Temporal difference learning updates value estimates using the difference between successive value predictions (TD error), enabling online learning without full episode returns. TD combines sample-based learning (Monte Carlo) and bootstrapping (dynamic programming); the TD(λ) framework generalizes TD(0) and Monte Carlo through an eligibility trace parameter λ.
Implement TD(0) and TD(1) on a simple domain and observe convergence differences; then implement TD(λ) with eligibility traces to understand the spectrum between TD(0) and Monte Carlo.

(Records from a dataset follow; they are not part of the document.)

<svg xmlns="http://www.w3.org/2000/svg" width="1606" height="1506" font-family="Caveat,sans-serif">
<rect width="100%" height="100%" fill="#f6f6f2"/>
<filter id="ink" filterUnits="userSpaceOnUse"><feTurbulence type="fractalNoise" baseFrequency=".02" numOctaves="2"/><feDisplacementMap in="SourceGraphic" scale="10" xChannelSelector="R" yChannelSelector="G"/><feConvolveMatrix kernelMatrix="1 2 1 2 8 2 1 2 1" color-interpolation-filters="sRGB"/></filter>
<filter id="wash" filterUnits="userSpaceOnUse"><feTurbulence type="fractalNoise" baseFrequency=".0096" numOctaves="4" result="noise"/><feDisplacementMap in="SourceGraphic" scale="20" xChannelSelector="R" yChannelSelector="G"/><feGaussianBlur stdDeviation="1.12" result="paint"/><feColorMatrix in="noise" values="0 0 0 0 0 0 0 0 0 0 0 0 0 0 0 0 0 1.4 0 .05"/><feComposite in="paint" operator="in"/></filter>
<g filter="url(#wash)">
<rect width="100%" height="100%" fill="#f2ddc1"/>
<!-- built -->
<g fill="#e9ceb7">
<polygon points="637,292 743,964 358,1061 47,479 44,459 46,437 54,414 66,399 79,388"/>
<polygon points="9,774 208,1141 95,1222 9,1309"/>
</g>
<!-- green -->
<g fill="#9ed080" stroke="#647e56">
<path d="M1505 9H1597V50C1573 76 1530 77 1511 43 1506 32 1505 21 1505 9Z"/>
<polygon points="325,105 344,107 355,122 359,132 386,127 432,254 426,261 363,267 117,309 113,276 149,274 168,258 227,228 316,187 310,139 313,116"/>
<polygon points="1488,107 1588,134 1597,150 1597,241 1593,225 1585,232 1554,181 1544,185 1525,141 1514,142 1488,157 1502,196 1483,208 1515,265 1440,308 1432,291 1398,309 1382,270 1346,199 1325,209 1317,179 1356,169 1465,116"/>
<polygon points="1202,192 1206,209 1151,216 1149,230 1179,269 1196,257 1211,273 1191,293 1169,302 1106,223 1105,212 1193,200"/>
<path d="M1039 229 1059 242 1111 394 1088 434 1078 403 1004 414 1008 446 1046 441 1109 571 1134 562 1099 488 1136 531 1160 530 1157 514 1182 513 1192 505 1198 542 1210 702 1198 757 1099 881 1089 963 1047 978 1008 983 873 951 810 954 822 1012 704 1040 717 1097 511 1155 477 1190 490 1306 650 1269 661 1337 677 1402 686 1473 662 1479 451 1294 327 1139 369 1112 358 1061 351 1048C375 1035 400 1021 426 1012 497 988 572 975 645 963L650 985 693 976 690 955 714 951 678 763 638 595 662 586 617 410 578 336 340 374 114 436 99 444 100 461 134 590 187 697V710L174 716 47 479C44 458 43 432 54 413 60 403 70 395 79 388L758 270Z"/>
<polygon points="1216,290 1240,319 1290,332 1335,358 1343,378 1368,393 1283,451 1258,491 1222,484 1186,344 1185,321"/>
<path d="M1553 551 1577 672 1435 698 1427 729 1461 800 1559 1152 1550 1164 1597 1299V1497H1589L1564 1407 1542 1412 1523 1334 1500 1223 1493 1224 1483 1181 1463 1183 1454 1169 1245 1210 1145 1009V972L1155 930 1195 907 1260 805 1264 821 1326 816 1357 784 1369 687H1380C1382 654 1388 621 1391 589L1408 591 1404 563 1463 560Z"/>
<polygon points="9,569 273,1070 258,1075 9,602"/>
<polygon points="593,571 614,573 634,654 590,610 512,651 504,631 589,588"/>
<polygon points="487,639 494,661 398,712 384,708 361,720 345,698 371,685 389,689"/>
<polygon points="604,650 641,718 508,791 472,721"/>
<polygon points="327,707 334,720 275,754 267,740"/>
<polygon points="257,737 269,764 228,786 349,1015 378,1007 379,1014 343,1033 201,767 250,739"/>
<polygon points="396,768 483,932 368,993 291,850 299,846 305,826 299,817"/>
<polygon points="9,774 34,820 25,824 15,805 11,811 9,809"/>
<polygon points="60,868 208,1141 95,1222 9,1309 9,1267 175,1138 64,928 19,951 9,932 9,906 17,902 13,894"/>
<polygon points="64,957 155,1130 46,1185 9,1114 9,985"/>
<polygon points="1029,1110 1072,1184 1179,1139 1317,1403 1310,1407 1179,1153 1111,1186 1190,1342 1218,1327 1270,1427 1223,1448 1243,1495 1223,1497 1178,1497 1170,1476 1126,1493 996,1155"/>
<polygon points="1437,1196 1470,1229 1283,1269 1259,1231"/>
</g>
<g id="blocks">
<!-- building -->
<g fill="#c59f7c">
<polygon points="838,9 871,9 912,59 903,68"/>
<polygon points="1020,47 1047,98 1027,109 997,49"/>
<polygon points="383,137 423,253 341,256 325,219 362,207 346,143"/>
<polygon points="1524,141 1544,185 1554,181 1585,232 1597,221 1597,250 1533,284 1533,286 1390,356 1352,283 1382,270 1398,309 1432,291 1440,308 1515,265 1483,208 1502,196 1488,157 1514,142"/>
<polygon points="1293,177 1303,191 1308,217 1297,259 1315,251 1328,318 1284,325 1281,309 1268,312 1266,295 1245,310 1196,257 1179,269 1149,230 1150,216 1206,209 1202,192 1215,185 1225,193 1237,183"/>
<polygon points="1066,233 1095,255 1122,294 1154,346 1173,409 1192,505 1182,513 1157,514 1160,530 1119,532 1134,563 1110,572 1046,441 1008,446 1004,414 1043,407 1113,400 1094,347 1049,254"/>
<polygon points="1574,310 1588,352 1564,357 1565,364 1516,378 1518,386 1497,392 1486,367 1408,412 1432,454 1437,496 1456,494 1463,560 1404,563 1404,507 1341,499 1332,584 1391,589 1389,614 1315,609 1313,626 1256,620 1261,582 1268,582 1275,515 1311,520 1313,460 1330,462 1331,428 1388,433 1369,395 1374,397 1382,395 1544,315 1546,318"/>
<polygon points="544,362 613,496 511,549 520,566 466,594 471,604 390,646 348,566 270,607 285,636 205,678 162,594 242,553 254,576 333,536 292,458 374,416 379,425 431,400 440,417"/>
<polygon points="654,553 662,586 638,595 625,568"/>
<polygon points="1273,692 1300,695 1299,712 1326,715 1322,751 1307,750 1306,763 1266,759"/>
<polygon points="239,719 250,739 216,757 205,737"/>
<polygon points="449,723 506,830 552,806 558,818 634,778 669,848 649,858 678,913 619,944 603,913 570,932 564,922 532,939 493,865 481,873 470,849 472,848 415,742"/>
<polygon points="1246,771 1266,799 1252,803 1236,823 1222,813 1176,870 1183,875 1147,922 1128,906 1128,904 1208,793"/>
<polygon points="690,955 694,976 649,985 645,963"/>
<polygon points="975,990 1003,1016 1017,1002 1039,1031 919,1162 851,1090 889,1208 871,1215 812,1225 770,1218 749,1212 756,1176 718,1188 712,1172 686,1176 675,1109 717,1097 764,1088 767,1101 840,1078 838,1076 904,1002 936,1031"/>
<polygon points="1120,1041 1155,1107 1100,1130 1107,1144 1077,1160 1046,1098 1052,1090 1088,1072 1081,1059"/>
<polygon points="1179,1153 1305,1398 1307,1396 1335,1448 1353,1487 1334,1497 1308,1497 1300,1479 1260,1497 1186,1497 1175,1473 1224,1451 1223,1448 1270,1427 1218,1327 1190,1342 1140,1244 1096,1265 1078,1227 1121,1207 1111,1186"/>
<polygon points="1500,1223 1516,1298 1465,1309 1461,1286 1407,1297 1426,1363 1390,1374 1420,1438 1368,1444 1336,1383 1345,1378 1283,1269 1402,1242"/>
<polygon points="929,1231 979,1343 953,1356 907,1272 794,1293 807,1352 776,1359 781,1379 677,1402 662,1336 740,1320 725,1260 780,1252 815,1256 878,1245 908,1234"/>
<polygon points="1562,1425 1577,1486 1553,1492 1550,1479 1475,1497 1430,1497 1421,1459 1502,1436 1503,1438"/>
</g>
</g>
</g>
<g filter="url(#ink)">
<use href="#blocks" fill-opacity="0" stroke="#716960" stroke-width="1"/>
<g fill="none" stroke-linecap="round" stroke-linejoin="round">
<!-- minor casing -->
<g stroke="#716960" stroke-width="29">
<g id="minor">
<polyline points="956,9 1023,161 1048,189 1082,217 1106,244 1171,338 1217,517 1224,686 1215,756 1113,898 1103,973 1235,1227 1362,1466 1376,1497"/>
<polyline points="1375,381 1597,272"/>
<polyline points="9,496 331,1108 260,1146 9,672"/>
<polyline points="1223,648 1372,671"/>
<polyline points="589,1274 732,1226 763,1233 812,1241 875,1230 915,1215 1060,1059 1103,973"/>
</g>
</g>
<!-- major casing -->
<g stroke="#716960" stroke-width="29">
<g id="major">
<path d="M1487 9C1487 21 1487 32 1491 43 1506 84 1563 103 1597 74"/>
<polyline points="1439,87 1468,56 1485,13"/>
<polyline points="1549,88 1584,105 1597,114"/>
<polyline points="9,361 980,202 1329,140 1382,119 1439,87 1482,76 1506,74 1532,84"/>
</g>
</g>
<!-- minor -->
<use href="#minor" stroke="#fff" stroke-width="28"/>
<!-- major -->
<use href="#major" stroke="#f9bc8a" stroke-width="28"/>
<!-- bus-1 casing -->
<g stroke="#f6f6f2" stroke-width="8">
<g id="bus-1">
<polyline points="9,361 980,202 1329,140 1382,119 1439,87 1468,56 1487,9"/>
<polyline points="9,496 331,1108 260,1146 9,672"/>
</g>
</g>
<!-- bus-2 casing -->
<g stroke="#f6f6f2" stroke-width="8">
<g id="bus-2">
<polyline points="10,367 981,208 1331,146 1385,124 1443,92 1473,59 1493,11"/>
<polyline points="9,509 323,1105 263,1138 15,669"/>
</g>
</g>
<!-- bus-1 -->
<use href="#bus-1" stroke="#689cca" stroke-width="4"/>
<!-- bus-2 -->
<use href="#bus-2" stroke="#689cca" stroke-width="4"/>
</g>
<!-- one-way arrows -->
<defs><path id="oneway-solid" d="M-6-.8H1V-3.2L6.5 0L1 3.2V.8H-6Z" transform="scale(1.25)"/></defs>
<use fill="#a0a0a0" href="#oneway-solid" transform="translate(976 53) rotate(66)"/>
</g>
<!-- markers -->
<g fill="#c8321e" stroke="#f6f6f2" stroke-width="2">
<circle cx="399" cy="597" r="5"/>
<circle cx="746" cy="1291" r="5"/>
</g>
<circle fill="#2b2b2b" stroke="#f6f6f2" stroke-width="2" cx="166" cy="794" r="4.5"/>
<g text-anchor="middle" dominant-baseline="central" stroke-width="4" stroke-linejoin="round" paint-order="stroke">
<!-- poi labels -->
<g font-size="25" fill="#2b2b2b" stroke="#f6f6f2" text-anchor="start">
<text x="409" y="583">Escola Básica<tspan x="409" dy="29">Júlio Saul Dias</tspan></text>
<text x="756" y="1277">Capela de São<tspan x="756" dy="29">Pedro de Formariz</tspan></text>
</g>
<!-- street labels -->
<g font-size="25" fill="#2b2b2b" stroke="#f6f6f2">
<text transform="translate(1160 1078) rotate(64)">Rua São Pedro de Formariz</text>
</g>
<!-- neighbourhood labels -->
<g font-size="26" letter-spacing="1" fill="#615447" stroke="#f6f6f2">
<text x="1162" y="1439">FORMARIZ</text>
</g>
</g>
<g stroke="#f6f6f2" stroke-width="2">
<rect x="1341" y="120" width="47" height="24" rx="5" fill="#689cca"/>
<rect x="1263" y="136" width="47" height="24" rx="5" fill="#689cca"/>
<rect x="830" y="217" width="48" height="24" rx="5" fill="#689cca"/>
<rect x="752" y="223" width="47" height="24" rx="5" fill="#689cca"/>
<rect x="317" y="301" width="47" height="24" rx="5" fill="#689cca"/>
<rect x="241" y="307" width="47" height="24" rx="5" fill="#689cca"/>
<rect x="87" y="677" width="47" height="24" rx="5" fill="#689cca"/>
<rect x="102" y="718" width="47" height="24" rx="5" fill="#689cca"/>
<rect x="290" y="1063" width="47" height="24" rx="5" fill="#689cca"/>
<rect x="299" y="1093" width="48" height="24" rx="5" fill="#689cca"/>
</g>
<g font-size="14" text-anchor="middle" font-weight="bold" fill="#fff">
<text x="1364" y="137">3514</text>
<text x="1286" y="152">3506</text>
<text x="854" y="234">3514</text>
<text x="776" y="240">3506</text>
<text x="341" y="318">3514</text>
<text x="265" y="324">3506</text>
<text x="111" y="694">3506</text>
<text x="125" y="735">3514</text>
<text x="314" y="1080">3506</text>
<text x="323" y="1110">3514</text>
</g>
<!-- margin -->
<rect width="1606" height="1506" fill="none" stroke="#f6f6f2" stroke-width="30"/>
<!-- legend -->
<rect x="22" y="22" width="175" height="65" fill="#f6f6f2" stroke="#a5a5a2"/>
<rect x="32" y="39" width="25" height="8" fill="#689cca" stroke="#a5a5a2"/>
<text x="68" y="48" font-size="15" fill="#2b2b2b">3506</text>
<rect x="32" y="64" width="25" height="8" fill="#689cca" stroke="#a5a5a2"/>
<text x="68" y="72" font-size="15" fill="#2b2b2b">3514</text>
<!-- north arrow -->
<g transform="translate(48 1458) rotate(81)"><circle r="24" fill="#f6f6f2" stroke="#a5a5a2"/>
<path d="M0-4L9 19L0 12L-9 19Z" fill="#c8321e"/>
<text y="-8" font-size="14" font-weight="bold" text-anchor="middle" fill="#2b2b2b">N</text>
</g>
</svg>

From reinforcement learning, you know the central problem: an agent in a Markov decision process must estimate how valuable each state is (the value function) in order to act well. Two classic approaches exist. Monte Carlo methods wait until an episode finishes, then use the actual total return to update value estimates — accurate but slow, since you learn nothing until the end. Dynamic programming uses the Bellman equation to update values based on the estimated values of successor states — fast but requires a complete model of the environment's transition probabilities. Temporal difference learning combines the best of both: it learns from raw experience (no model needed, like Monte Carlo) but updates after every single step (no waiting for episode end, like dynamic programming).

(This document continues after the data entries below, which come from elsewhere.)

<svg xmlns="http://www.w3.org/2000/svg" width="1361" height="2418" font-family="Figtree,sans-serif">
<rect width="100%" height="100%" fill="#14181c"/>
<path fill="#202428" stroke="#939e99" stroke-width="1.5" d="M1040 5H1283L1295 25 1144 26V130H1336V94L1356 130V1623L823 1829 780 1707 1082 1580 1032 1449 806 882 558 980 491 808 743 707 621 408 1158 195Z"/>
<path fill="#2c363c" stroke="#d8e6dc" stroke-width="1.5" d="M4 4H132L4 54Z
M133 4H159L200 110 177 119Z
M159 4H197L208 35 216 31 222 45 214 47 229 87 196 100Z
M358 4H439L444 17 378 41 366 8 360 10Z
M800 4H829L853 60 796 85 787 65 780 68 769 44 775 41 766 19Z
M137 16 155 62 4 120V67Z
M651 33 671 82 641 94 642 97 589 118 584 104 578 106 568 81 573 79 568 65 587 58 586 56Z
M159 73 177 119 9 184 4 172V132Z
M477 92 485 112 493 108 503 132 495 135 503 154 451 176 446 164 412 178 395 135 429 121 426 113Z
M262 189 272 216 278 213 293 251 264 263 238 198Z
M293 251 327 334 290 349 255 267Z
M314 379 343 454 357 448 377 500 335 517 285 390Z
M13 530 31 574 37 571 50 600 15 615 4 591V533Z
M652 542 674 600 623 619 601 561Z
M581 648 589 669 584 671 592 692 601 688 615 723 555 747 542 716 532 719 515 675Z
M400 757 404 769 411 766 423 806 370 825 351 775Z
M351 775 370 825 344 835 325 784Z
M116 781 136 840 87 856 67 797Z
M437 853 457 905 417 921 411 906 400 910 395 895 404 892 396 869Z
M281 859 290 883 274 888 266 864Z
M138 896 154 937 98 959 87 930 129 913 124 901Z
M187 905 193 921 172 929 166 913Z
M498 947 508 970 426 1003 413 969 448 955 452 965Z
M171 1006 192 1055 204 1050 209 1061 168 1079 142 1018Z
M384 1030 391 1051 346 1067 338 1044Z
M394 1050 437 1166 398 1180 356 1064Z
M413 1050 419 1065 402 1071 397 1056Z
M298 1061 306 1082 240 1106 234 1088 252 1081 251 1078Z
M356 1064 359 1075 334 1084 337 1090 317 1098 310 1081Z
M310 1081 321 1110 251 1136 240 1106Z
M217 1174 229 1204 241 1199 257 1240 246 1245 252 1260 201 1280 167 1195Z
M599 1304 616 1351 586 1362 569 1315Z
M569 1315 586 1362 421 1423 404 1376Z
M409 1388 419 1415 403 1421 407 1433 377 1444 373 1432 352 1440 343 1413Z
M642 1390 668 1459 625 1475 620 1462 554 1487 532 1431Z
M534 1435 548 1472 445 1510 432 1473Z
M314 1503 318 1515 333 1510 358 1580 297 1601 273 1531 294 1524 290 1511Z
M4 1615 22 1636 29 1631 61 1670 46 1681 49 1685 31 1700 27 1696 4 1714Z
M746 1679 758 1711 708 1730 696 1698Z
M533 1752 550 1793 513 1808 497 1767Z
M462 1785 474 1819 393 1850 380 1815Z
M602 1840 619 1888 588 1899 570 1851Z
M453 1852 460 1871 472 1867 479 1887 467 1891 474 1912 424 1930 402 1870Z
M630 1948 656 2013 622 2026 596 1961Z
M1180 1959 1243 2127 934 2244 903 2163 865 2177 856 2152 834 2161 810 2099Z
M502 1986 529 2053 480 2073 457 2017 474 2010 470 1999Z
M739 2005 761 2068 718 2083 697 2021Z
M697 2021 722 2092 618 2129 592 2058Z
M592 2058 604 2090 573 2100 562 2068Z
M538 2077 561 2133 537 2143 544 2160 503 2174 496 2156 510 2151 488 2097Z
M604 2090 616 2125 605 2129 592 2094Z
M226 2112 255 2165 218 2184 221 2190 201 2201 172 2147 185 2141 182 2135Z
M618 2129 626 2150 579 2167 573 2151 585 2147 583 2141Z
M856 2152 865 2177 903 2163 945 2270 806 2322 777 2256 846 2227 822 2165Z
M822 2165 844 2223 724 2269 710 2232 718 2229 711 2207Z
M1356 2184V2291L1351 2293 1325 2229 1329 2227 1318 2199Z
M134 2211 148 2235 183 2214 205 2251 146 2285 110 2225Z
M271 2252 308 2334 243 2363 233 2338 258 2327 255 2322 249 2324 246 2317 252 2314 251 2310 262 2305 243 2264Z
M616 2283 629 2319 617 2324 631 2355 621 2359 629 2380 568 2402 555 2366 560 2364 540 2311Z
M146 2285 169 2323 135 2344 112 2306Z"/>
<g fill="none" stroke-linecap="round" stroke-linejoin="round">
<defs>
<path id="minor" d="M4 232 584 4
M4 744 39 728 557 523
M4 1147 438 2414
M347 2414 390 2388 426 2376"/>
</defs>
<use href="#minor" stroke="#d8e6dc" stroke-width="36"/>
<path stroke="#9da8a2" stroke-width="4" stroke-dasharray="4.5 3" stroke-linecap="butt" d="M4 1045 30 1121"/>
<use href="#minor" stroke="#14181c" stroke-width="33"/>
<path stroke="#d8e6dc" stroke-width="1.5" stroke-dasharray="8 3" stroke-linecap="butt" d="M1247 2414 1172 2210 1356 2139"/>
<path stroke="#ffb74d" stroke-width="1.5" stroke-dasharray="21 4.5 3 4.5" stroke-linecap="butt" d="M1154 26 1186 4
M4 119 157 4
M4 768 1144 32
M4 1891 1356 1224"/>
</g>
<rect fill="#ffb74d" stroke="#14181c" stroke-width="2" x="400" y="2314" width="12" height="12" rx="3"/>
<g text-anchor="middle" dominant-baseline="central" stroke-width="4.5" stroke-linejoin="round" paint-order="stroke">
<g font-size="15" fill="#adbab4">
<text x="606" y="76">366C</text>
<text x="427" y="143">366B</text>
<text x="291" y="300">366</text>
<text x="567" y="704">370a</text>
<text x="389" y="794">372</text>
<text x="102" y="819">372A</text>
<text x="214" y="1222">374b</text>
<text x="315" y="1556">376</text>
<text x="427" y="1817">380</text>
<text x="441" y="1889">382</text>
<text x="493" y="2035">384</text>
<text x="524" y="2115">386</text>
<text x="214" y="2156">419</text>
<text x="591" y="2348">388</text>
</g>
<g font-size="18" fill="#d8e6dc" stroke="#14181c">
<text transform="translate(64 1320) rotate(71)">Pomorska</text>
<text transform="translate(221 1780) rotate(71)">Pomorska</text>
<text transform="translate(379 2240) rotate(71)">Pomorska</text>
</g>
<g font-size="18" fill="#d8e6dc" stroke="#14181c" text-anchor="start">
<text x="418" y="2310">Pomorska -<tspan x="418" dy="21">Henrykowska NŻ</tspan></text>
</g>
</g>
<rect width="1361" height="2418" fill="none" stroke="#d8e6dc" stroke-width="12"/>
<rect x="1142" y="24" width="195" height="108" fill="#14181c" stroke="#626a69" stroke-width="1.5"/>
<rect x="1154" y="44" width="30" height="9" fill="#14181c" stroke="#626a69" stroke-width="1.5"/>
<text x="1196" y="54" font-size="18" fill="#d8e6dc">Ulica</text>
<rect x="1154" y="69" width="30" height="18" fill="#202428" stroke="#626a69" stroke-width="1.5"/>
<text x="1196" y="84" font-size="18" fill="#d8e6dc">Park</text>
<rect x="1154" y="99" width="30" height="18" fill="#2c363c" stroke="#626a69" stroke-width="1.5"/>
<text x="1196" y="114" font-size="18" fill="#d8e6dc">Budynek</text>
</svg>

The core mechanism is the TD error, defined as δ = r + γV(s') − V(s), where r is the reward received, γ is the discount factor, s' is the next state, and V(s) is the current estimate. Think of it as a prediction error: V(s) is what you expected to get from state s, and r + γV(s') is a better estimate now that you have actually observed the immediate reward and the next state. The update rule V(s) ← V(s) + α·δ simply nudges your old estimate toward this new, partially-observed reality. This is called bootstrapping because you are updating one estimate using another estimate — V(s') is itself just a guess — rather than waiting for the true outcome.
The simplest version, TD(0), updates the value of each state using only the immediate next state's estimated value. At the other extreme, TD(1) is equivalent to Monte Carlo — it effectively waits for the full return before updating. The framework TD(λ) interpolates between these extremes using a parameter λ ∈ [0,1]. When λ = 0, you get TD(0); when λ = 1, you get Monte Carlo. Intermediate values of λ use eligibility traces, which keep a decaying memory of recently visited states. When a TD error occurs, it propagates backward to update not just the current state but all recently visited states, with the update strength decaying by λ at each step backward. States visited many steps ago get small updates; states visited just before the error get large ones.
Why does this matter in practice? TD methods converge faster than Monte Carlo on many problems because they do not waste information — each transition teaches the agent something immediately, rather than requiring a complete trajectory. The bootstrapping also reduces variance at the cost of some bias (since V(s') may be wrong). This bias-variance tradeoff, controlled by λ, is the central design choice. TD(0) has the lowest variance but highest bias; Monte Carlo has zero bias but high variance. Most practical algorithms — including Q-learning, SARSA, and the deep Q-networks you will study next — are built on the TD framework, making temporal difference learning the backbone of modern reinforcement learning.